Зачерпнув из фарфорового горшочка немного масла карите, я размягчила его в ладони, обильно смочив кусочек ткани, сложенный в несколько раз.
- Получается, воспаление то появляется, то проходит? – уточнила я.
- Да, - глухо ответил герцог.
Глухо – потому что он лежал, уткнувшись в подушку.
- Какое-то странное проклятие. Не находите? – я встала коленями на край кровати и начала осторожно протирать кожу де Морвиля масляной тканью – даже не протирать, а прикладывать лёгкими касаниями. – Какой-то сбой в колдовстве. Логичнее было бы, чтобы болезнь усиливалась.
- Думаете, колдовство подчиняется логике? – герцог вынырнул из подушки и лёг на неё щекой, наблюдая за мной.
Я перешла к плечу, а затем и к руке, всё так же осторожно касаясь тканью струпьев. Больше всего я боялась причинить своему пациенту боль, и даже задержала дыхание от усердия.
- Фанни, - позвал де Морвиль, и я не сразу вспомнила, что это моё имя. – Я очень благодарен за помощь, но вам не надо этим заниматься. Я справлюсь сам. Кожные болезни всегда вызывают только брезгливость.

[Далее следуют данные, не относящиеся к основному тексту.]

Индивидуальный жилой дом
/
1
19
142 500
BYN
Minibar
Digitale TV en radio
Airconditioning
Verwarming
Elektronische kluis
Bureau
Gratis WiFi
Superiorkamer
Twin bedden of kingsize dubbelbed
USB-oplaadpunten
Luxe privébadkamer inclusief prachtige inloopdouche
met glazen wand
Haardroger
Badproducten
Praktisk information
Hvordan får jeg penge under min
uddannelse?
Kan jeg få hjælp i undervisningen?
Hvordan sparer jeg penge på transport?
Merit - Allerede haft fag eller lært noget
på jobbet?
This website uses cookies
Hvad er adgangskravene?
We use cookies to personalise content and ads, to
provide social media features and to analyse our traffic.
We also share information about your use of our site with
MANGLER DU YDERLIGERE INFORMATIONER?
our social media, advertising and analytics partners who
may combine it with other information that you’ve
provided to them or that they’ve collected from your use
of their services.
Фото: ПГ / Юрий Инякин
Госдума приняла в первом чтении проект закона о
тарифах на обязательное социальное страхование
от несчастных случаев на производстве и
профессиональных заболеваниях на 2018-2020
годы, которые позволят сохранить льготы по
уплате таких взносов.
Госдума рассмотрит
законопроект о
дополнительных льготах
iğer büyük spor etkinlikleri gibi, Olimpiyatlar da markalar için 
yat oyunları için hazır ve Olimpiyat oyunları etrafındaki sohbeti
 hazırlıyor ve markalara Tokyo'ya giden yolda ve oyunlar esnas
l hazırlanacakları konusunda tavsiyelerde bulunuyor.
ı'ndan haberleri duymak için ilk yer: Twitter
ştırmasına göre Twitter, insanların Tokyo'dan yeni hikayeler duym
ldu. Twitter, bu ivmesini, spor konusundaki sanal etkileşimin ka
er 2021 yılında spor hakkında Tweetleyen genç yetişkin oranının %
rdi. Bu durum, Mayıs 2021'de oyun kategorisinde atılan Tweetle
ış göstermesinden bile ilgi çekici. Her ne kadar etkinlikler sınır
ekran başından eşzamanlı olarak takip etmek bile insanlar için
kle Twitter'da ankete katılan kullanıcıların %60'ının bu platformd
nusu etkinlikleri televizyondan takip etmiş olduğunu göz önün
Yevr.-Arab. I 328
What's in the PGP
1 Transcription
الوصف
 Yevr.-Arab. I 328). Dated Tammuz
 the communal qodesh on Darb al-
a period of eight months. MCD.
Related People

Когда до меня дошёл смысл сказанного, у меня загорелись уши, но я постаралась сказать как можно спокойнее:
- Прекратите болтать вздор, милорд. Я воспользовалась тканью вовсе не из-за брезгливости. Это чтобы не ранить кожу. Чувствительная кожа, да ещё в таком болезненном состоянии, как у вас, нуждается не в энергичном массаже пальцами и ладонями, а в деликатном увлажнении. А упрекая в брезгливости, вы наносите мне оскорбление. Врачу непозволительно относиться к больным с брезгливостью…
- Но вы ведь не врач, - де Морвиль смотрел на меня снизу вверх, и этот взгляд и смущал меня, и радовал.
- Если я взялась за ваше лечение, - сказала я строго, стараясь не поддаваться ни смущению, ни странной радости, - то я уже врач. Всё, прекратите разговаривать. Вам надо расслабиться и попытаться заснуть.
Он сразу же закрыл глаза и замолчал, а я с облегчением выдохнула, потому что теперь смогла сосредоточиться именно на лечении, а не на взглядах. Я смазывала маслом и ранки, и чистую кожу, и не жалела снадобья. Пусть шёлковые простыни будут испорчены, это ничто по сравнению со здоровьем. А если мои методы подействуют…
Когда со спиной и руками было покончено, нужно было смазать кожу на груди и животе, и я тихонько спросила:
- Как ощущения, милорд?
Вдруг он уже спит? Тогда лучше его не беспокоить.
Но он не спал и произнёс, не открывая глаз:
- Мне можно говорить?
Кажется, я зря упомянула про его чувство юмора. Сегодня у нас будет вечер шуток!
- Можете таинственно помолчать, - сказала я притворно-сердито. – Но тогда я не пойму, действует масло или нет. И перевернитесь на спину, раз уж не спите.
- Приятное чувство, - сказал он, переворачиваясь. – Согревает и в то же время освежает.
- Постарайтесь не расчёсывать болячки, - посоветовала я, обрабатывая язвочки на груди. – Я вижу у вас царапины… Не надо так. Если будет зуд, возьмите на тряпочку немного масла карите и осторожно втирайте. Или позовите меня, я вотру.